Good Lord man, at least have the good taste to know the facts before embarassing yourself. Phelan isn't American, neither was Commonwealth, so holding up your idea of the 'American dream' is irrelevant. And you speak of MY arrogance...?

I will try to address some of your points, starting with your repeated insistance to get an answer to the cost of a print run. Simply put, the point is moot. Out of the hundreds upon hundreds (thousands) of contracts signed and manuscripts received, only 3 or 4 titles achieved the full print run. 3 or 4! The vast majority never even made it to print, but those checks were cashed well enough.

As a matter of fact, Phelan stayed in the Edmonton area, but lost his marriage and his freedom due to death threats. Such is life when karma takes effect.
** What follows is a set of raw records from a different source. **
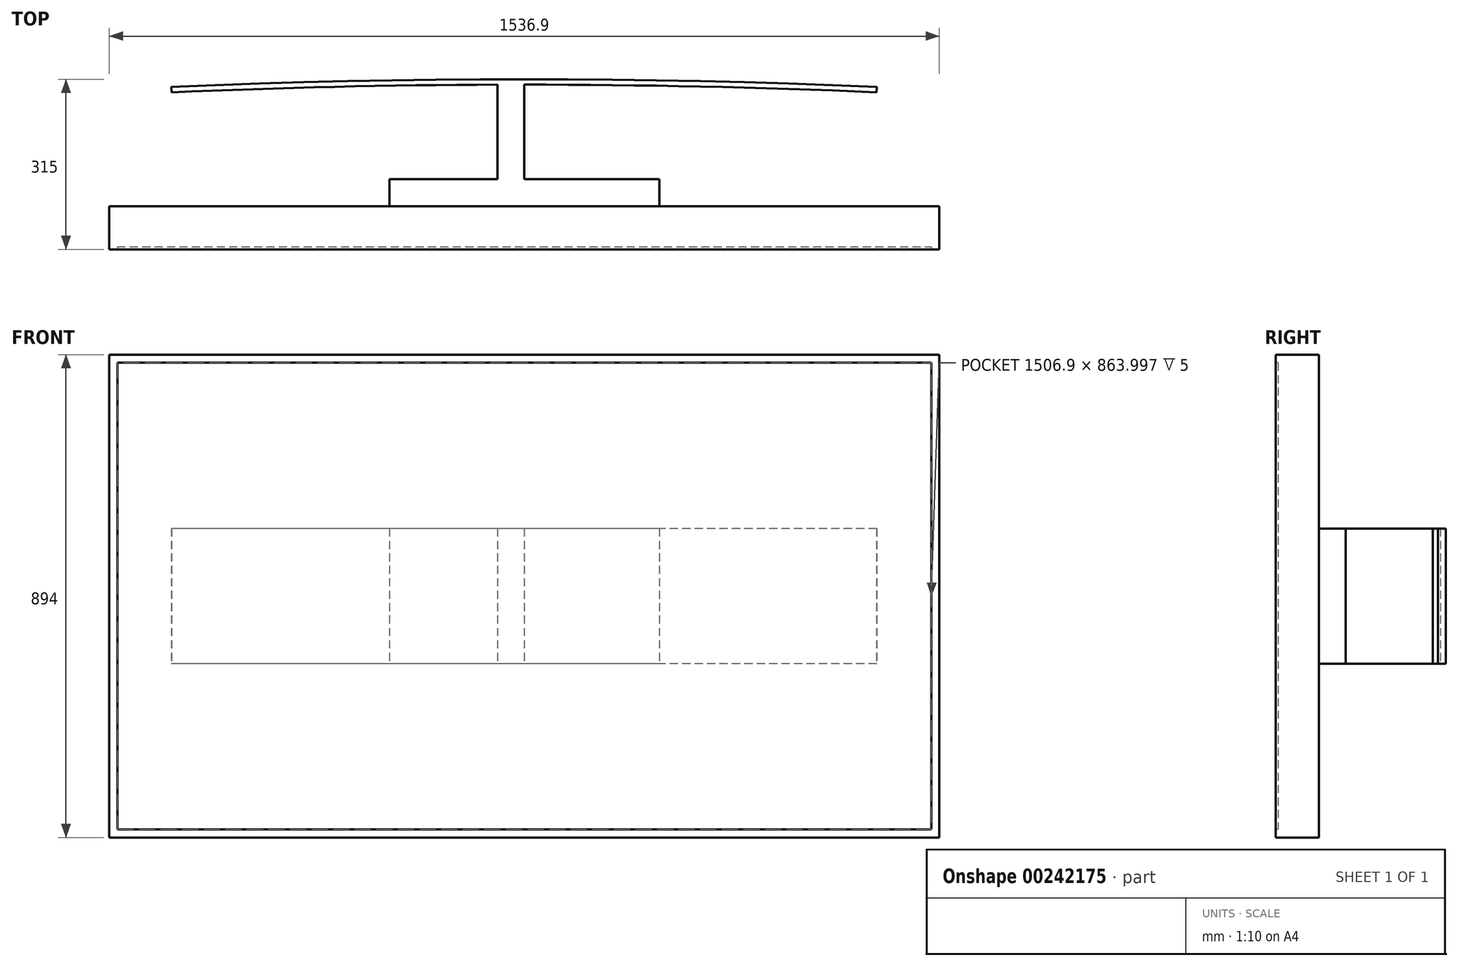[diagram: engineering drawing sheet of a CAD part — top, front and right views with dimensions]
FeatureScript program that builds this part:
annotation { "Feature Type Name" : "Feature", "Feature Type Description" : "" }
export const myFeature = defineFeature(function(context is Context, id is Id, definition is map)
    precondition{}
    {
        {
            var Q0;
            Q0=qCreatedBy(makeId("Top.planeOp"),FACE);
            var sketch = newSketch(context, id + "F0", { "sketchPlane" : qUnion([Q0])});
            skCircle(sketch, "E0", {"center": v(0, 0) * mm, "radius": 15000 * mm});
            skCircle(sketch, "E1.0", {"center": v(0, 0) * mm, "radius": 14975 * mm});
            skLineSegment(sketch, "E2", {"start": v(0, 0) * mm, "end": v(0, 14975) * mm});
            skLineSegment(sketch, "E3", {"start": v(0, 0) * mm, "end": v(1305.16, 14918.02) * mm});
            skCircle(sketch, "E4.0", {"center": v(0, 0) * mm, "radius": 14985 * mm});
            skLineSegment(sketch, "E5", {"start": v(0, 0) * mm, "end": v(652.58, 14970.78) * mm});
            skPoint(sketch, "E5.endSnap0", {"position": v(652.58, 7459) * mm});
            skLineSegment(sketch, "E6", {"start": v(0, 0) * mm, "end": v(-654.3, 14985.72) * mm});
            skLineSegment(sketch, "E7.bottom", {"start": v(250, 14750) * mm, "end": v(-250, 14750) * mm});
            skLineSegment(sketch, "E7.top", {"start": v(250, 14800) * mm, "end": v(-250, 14800) * mm});
            skLineSegment(sketch, "E7.left", {"start": v(250, 14750) * mm, "end": v(250, 14800) * mm});
            skLineSegment(sketch, "E7.right", {"start": v(-250, 14750) * mm, "end": v(-250, 14800) * mm});
            skPoint(sketch, "E7.middle", {"position": v(0, 14775) * mm});
            skLineSegment(sketch, "E8.0", {"start": v(50, 0) * mm, "end": v(50, 14974.92) * mm});
            skLineSegment(sketch, "E9.0", {"start": v(-50, 0) * mm, "end": v(-50, 14974.92) * mm});
            skSolve(sketch);
        }
        {
            var Q0;
            {var subQ0=sQuery(id+"F0.wireOp",EDGE,"E1.0");var subQ5=makeQuery(id+"F0.imprint","INTERSECT",VERTEX,{"derivedFrom":[subQ0,sQuery(id+"F0.wireOp",EDGE,"E9.0")]});Q0=makeQuery(id+"F0.imprint","IMPRINT",FACE,{"disambiguationData":[TD([[makeQuery(id+"F0.imprint","IMPRINT",EDGE,{"disambiguationData":[TD([[subQ5,1.0]])],"derivedFrom":subQ0}),1.0]])]});}
            var Q1;
            {var subQ0=sQuery(id+"F0.wireOp",EDGE,"E2");var subQ1=sQuery(id+"F0.wireOp",EDGE,"E1.0");var subQ2=makeQuery(id+"F0.imprint","INTERSECT",VERTEX,{"derivedFrom":[subQ1,subQ0]});Q1=makeQuery(id+"F0.imprint","IMPRINT",FACE,{"disambiguationData":[TD([[makeQuery(id+"F0.imprint","IMPRINT",EDGE,{"disambiguationData":[TD([[subQ2,1.0]])],"derivedFrom":subQ1}),-1.0]])]});}
            var Q2;
            {var subQ0=sQuery(id+"F0.wireOp",EDGE,"E2");var subQ1=sQuery(id+"F0.wireOp",EDGE,"E1.0");var subQ2=makeQuery(id+"F0.imprint","INTERSECT",VERTEX,{"derivedFrom":[subQ1,subQ0]});Q2=makeQuery(id+"F0.imprint","IMPRINT",FACE,{"disambiguationData":[TD([[makeQuery(id+"F0.imprint","IMPRINT",EDGE,{"disambiguationData":[TD([[subQ2,-1.0]])],"derivedFrom":subQ1}),-1.0]])]});}
            var Q3;
            {var subQ0=sQuery(id+"F0.wireOp",EDGE,"E7.right");Q3=makeQuery(id+"F0.imprint","IMPRINT",FACE,{"disambiguationData":[TD([[makeQuery(id+"F0.imprint","IMPRINT",EDGE,{"derivedFrom":subQ0}),-1.0]])]});}
            var Q4;
            {var subQ0=sQuery(id+"F0.wireOp",EDGE,"E7.bottom");var subQ1=sQuery(id+"F0.wireOp",EDGE,"E2");var subQ2=makeQuery(id+"F0.imprint","INTERSECT",VERTEX,{"derivedFrom":[subQ1,subQ0]});Q4=makeQuery(id+"F0.imprint","IMPRINT",FACE,{"disambiguationData":[TD([[makeQuery(id+"F0.imprint","IMPRINT",EDGE,{"disambiguationData":[TD([[subQ2,-1.0]])],"derivedFrom":subQ1}),1.0]])]});}
            var Q5;
            {var subQ0=sQuery(id+"F0.wireOp",EDGE,"E7.bottom");var subQ1=sQuery(id+"F0.wireOp",EDGE,"E2");var subQ2=makeQuery(id+"F0.imprint","INTERSECT",VERTEX,{"derivedFrom":[subQ1,subQ0]});Q5=makeQuery(id+"F0.imprint","IMPRINT",FACE,{"disambiguationData":[TD([[makeQuery(id+"F0.imprint","IMPRINT",EDGE,{"disambiguationData":[TD([[subQ2,-1.0]])],"derivedFrom":subQ1}),-1.0]])]});}
            var Q6;
            {var subQ0=sQuery(id+"F0.wireOp",EDGE,"E7.left");Q6=makeQuery(id+"F0.imprint","IMPRINT",FACE,{"disambiguationData":[TD([[makeQuery(id+"F0.imprint","IMPRINT",EDGE,{"derivedFrom":subQ0}),1.0]])]});}
            extrude(context, id + "F1", {"entities" : qUnion([Q0, Q1, Q2, Q3, Q4, Q5, Q6]), "depth" : 250 * mm});
        }
        {
            var Q0;
            Q0=makeQuery(id+"F1.opExtrude","SWEPT_FACE",FACE,{"disambiguationData":[OSD([sQuery(id+"F0.wireOp",EDGE,"E7.bottom")])]});
            var sketch = newSketch(context, id + "F2", { "sketchPlane" : qUnion([Q0])});
            skLineSegment(sketch, "E10", {"start": v(0, 250) * mm, "end": v(0, 0) * mm});
            skLineSegment(sketch, "E11.bottom", {"start": v(768.45, 572) * mm, "end": v(-768.45, 572) * mm});
            skLineSegment(sketch, "E11.top", {"start": v(768.45, -322) * mm, "end": v(-768.45, -322) * mm});
            skLineSegment(sketch, "E11.left", {"start": v(768.45, 572) * mm, "end": v(768.45, -322) * mm});
            skLineSegment(sketch, "E11.right", {"start": v(-768.45, 572) * mm, "end": v(-768.45, -322) * mm});
            skPoint(sketch, "E11.middle", {"position": v(0, 125) * mm});
            skSolve(sketch);
        }
        {
            var Q0;
            Q0 = qSketchRegion(id + "F2", true);
            extrude(context, id + "F3", {"entities" : qUnion([Q0]), "operationType" : NewBodyOperationType.ADD, "depth" : 80 * mm});
        }
        {
            var Q0;
            Q0=makeQuery(id+"F3.opExtrude","CAP_FACE",FACE,{"disambiguationData":[OSD([sQuery(id+"F2.wireOp",EDGE,"E11.bottom"),sQuery(id+"F2.wireOp",EDGE,"E11.top"),sQuery(id+"F2.wireOp",EDGE,"E11.left"),sQuery(id+"F2.wireOp",EDGE,"E11.right")])],"isStart":false});
            var sketch = newSketch(context, id + "F4", { "sketchPlane" : qUnion([Q0])});
            skLineSegment(sketch, "E12.0", {"start": v(-753.45, -307) * mm, "end": v(753.45, -307) * mm});
            skLineSegment(sketch, "E12.1", {"start": v(-753.45, 557) * mm, "end": v(-753.45, -307) * mm});
            skLineSegment(sketch, "E12.2", {"start": v(753.45, 557) * mm, "end": v(-753.45, 557) * mm});
            skLineSegment(sketch, "E12.3", {"start": v(753.45, -307) * mm, "end": v(753.45, 557) * mm});
            skSolve(sketch);
        }
        {
            var Q0;
            Q0 = qSketchRegion(id + "F4", true);
            extrude(context, id + "F5", {"entities" : qUnion([Q0]), "operationType" : NewBodyOperationType.REMOVE, "oppositeDirection" : true, "depth" : 5 * mm});
        }
    });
There were charges laid, but since Phelan was protected (the company could be sued, but not Phelan directly) he was sheltered. That is another major difference between Canadian and U.S. law. The only monies recovered went to the backlog of creditors.

Don Phelan ran a scam, took cash from the fooled, and got away with it. Given that you were fortunate enough to avoid that bullet, one has to wonder why you would be so eager to defend such a lowlife.
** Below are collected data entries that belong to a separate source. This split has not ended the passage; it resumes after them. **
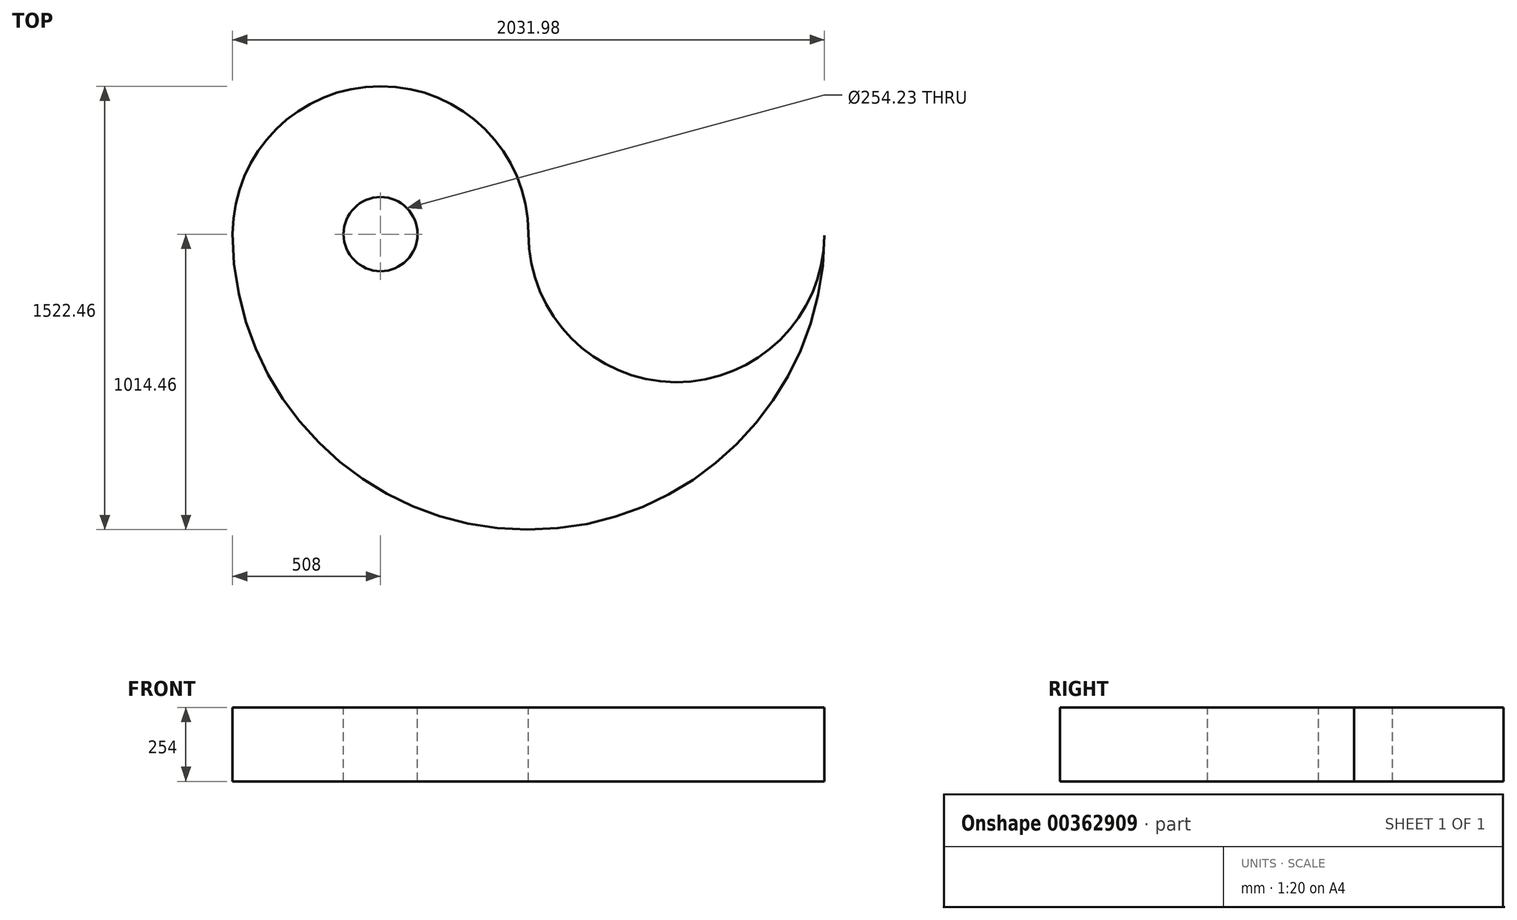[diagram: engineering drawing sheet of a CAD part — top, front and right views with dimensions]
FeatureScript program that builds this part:
annotation { "Feature Type Name" : "Feature", "Feature Type Description" : "" }
export const myFeature = defineFeature(function(context is Context, id is Id, definition is map)
    precondition{}
    {
        {
            var Q0;
            Q0=qCreatedBy(makeId("Top.planeOp"),FACE);
            var sketch = newSketch(context, id + "F0", { "sketchPlane" : qUnion([Q0])});
            skCircle(sketch, "E0", {"center": v(0, 0) * mm, "radius": 1016 * mm});
            skSolve(sketch);
        }
        {
            var Q0;
            Q0=makeQuery(id+"F0.imprint","IMPRINT",FACE,{"disambiguationData":[TD([[makeQuery(id+"F0.imprint","IMPRINT",EDGE,{"derivedFrom":sQuery(id+"F0.wireOp",EDGE,"E0")}),1.0]])]});
            extrude(context, id + "F1", {"entities" : qUnion([Q0]), "depth" : 254 * mm});
        }
        {
            var Q0;
            Q0=makeQuery(id+"F1.opExtrude","CAP_FACE",FACE,{"disambiguationData":[OSD([sQuery(id+"F0.wireOp",EDGE,"E0")])],"isStart":false});
            var sketch = newSketch(context, id + "F2", { "sketchPlane" : qUnion([Q0])});
            skArc(sketch, "E1", {"start": v(0, 0) * mm, "mid": v(508, -509.6) * mm, "end": v(1016, 0) * mm});
            skArc(sketch, "E2", {"start": v(0, 0) * mm, "mid": v(-508, 506.46) * mm, "end": v(-1016, 0) * mm});
            skArc(sketch, "E3", {"start": v(1016, 0) * mm, "mid": v(0, 1018.05) * mm, "end": v(-1016, 0) * mm});
            skSolve(sketch);
        }
        {
            var Q0;
            Q0 = qSketchRegion(id + "F2", true);
            extrude(context, id + "F3", {"entities" : qUnion([Q0]), "operationType" : NewBodyOperationType.REMOVE, "endBound" : BoundingType.THROUGH_ALL, "oppositeDirection" : true, "depth" : 25.4 * mm});
        }
        {
            var Q0;
            Q0=makeQuery(id+"F1.opExtrude","CAP_FACE",FACE,{"disambiguationData":[OSD([sQuery(id+"F0.wireOp",EDGE,"E0")])],"isStart":false});
            var sketch = newSketch(context, id + "F4", { "sketchPlane" : qUnion([Q0])});
            skCircle(sketch, "E4", {"center": v(-508, -1.54) * mm, "radius": 127.12 * mm});
            skSolve(sketch);
        }
        {
            var Q0;
            Q0 = qSketchRegion(id + "F4", true);
            extrude(context, id + "F5", {"entities" : qUnion([Q0]), "operationType" : NewBodyOperationType.REMOVE, "endBound" : BoundingType.THROUGH_ALL, "oppositeDirection" : true, "depth" : 25.4 * mm});
        }
    });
If you are truly that gullible, I'll make you the same offer that made Phelan rich: send me $4500 and I promise to print 10,000 copies of whatever manuscript you send me. When I don't follow through on the agreement and it become apparent that you have been taken, will you defend me then as you defend Phelan now?

- Leigh.

Leigh Patrick Sullivan said...

I will give you this- you are informed on some things regarding publishing and CP specifically. As far as your counter-offer, that brings us to the original point: Don Phelan never intended to pring 10,000 copies of ANY title, with the exception of a) the Diana biography, and b) the titles he had been ordered/sued to produce.

About the American/Canadian thing, rest assured (as per the title of my web site) I have far more admiration for the American spirit of 'go get'em' then the Canadian way of sitting back and expecting handouts at every turn. I guess that's what makes Albertans different. Kind of like a little bit of Americanism in the heart of Canuckland.

Perhaps pooling our resources would be more effective? Of course, I have my condition (which is on a completely different topic): check out the link for the Geert Wilders petition on my site and tell all of your Canadian friends to sign if they agree.

- Leigh.

bunnie_81 said...

Hello Leigh - I had never heard of the Commonwealth Publications fiasco before. I was searching for information on an author - Lynne Pembroke and her book "The Caterpillian Chronicles" - and noticed her publisher. Now that I think on it, the book itself does not have that eye-catching of a cover, so I wonder how Lynne Pembroke was affected by all this. She got published around '95/'95, and I hope she got money out of it. I'm an avid reader, and I know some local authors - they have to sweat and struggle to get their books out there. It's a damned shame that stuff like Commonwealth Publications happens, and the loss of the manuscripts, etc., afterwards. I hope people went away from your blog learning something, especially in regards to being alert to scam artists. Thanks for the great blog!